Mit einer überraschenden Variante warteten danach die Fraktionen der Grünen, der SPD und der GBL auf. Bei der Bestellung der Mitglieder und Stellvertreter für die Verbandsversammlung des Zweckverbandes zur Abwasserbeseitigung Obere Schwabach verkündeten sie die Bildung einer Ausschussgemeinschaft, mit der sie anhand ihrer Stimmanteile der CSU den Posten wegschnappten. Entschädigt wurden die Christsozialen daraufhin von den Freien Wählern, die für den ihnen zustehenden Posten in der Verbandsversammlung "Zweckverband zur Wasserversorgung der Betzensteingruppe" den CSUler Lars Laufer benannten. Als Fraktionssprecher wurden benannt: Lars Laufer (CSU), Matthias Striebich (Die Grünen), Werner Wolf (FW), Elisabeth Meinhardt (SPD) und Heiko Kracker (GBL).

"Die von mir gewählten Worte sollen bewusst zum Nachdenken bewegen" sagte der neue Bürgermeister Ralf Kunzmann bei seiner Antrittsrede, nachdem er sich bei seinem Amtsvorgänger Hans-Jürgen Nekolla sowie dem alten Stadtrat für die geleistete Arbeit bedankt hatte.

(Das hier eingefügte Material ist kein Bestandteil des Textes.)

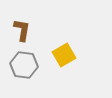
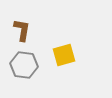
yellow square: rotated 15 degrees clockwise
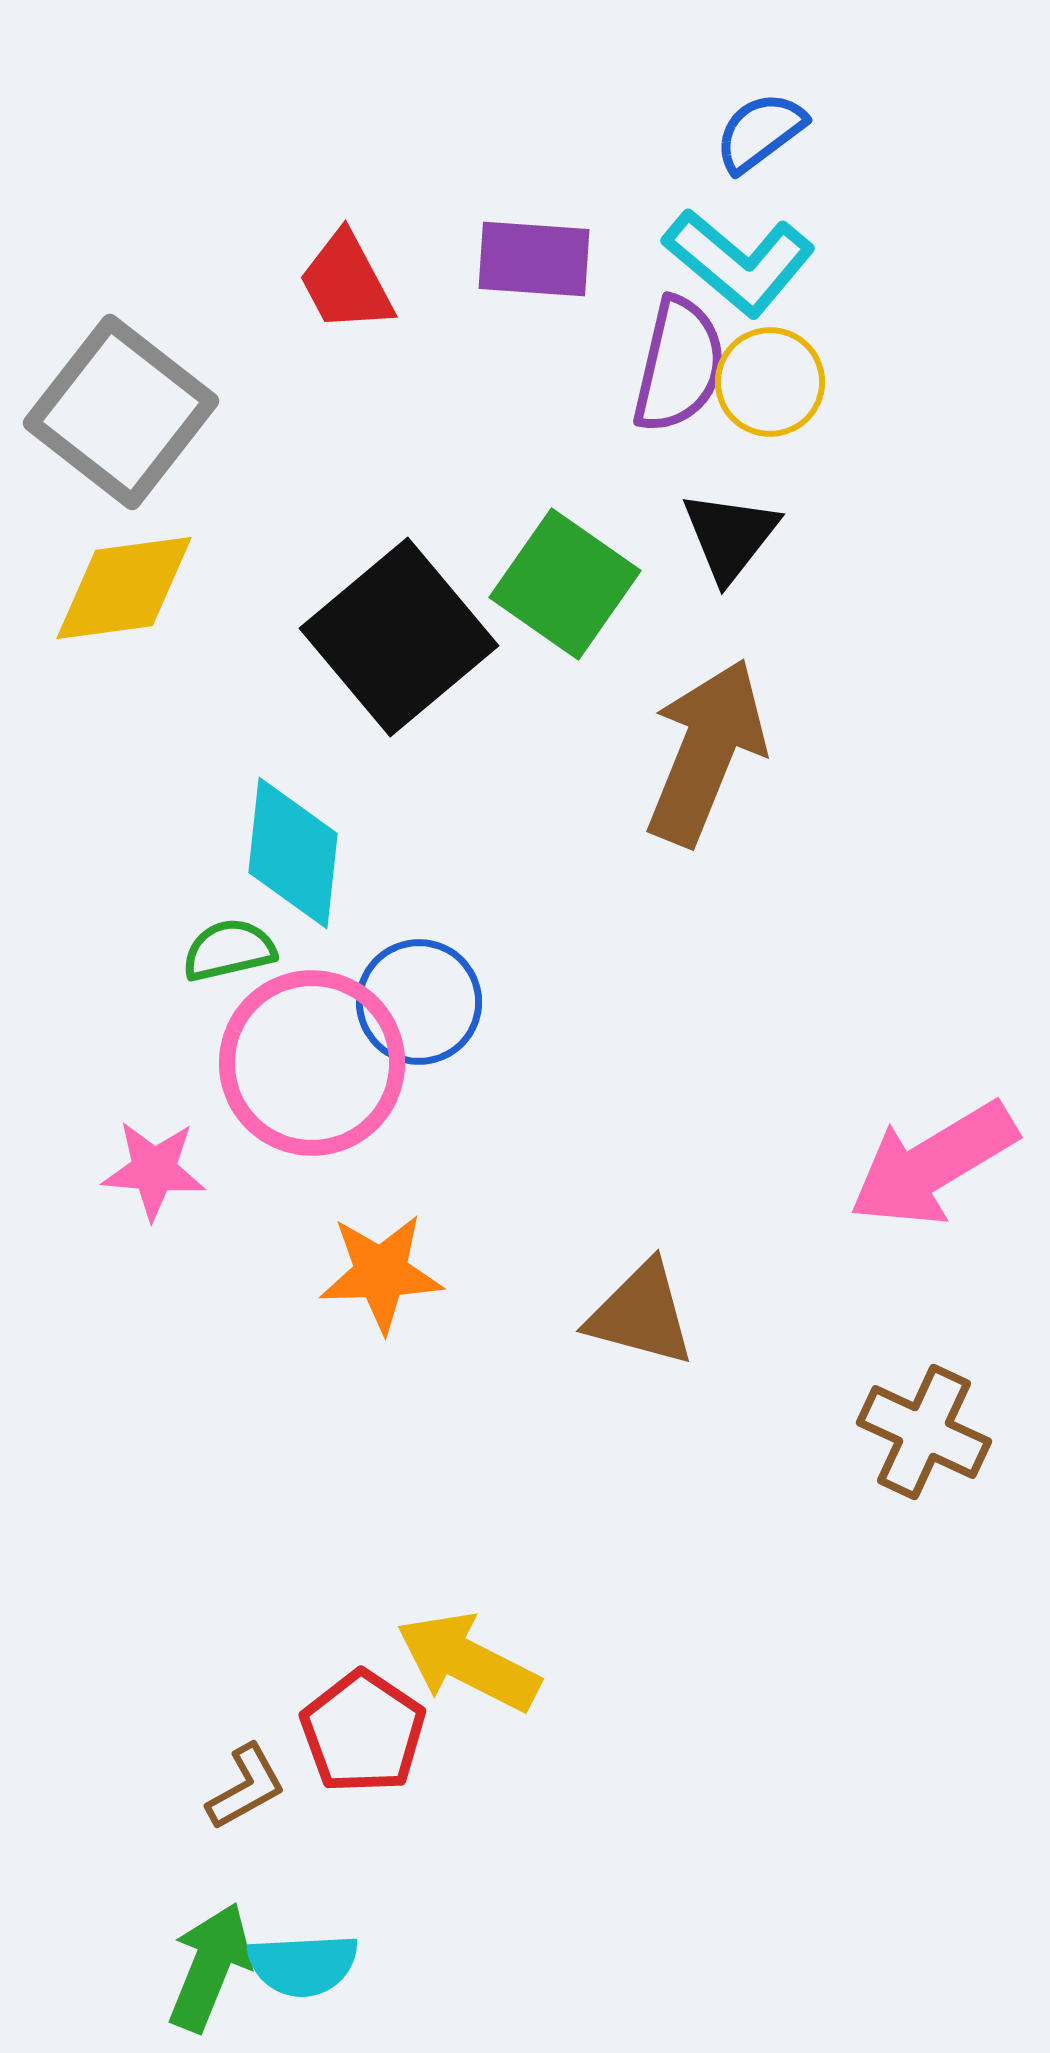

Kunzmann wies auf besorgniserregende Veränderungen, nicht nur in der Umwelt, sondern auch in der Gesellschaft hin. Die "Ich-Gesellschaft" werde immer größer, "die Übernahme eines ehrenamtlichen kommunalen Mandats ist daher keine Selbstverständlichkeit. Die verbalen und nonverbalen Übergriffe auf Personen, die sich ihrer Kommune verpflichtet fühlen und sich für das Gemeinwohl einsetzen werden mehr und mehr."

Den Stadtrat stellte er als ein Kreuzfahrtschiff vor, das neben einem leistungsfähigen Motor auch eine funktionierende Besatzung benötige. "Sicherlich ist uns allen bewusst, dass auf dieser sechsjährigen Reise nicht nur sonnige Tage vor uns liegen, sondern auch Turbulenzen auftreten werden. Ich wünsche mir für die anstehenden sechs Jahre eine sachliche, ehrliche und konstruktive Zusammenarbeit im Stadtrat auf Augenhöhe über parteipolitische Grenzen hinweg. Für Gräfenberg und seine Ortsteile gleichermaßen."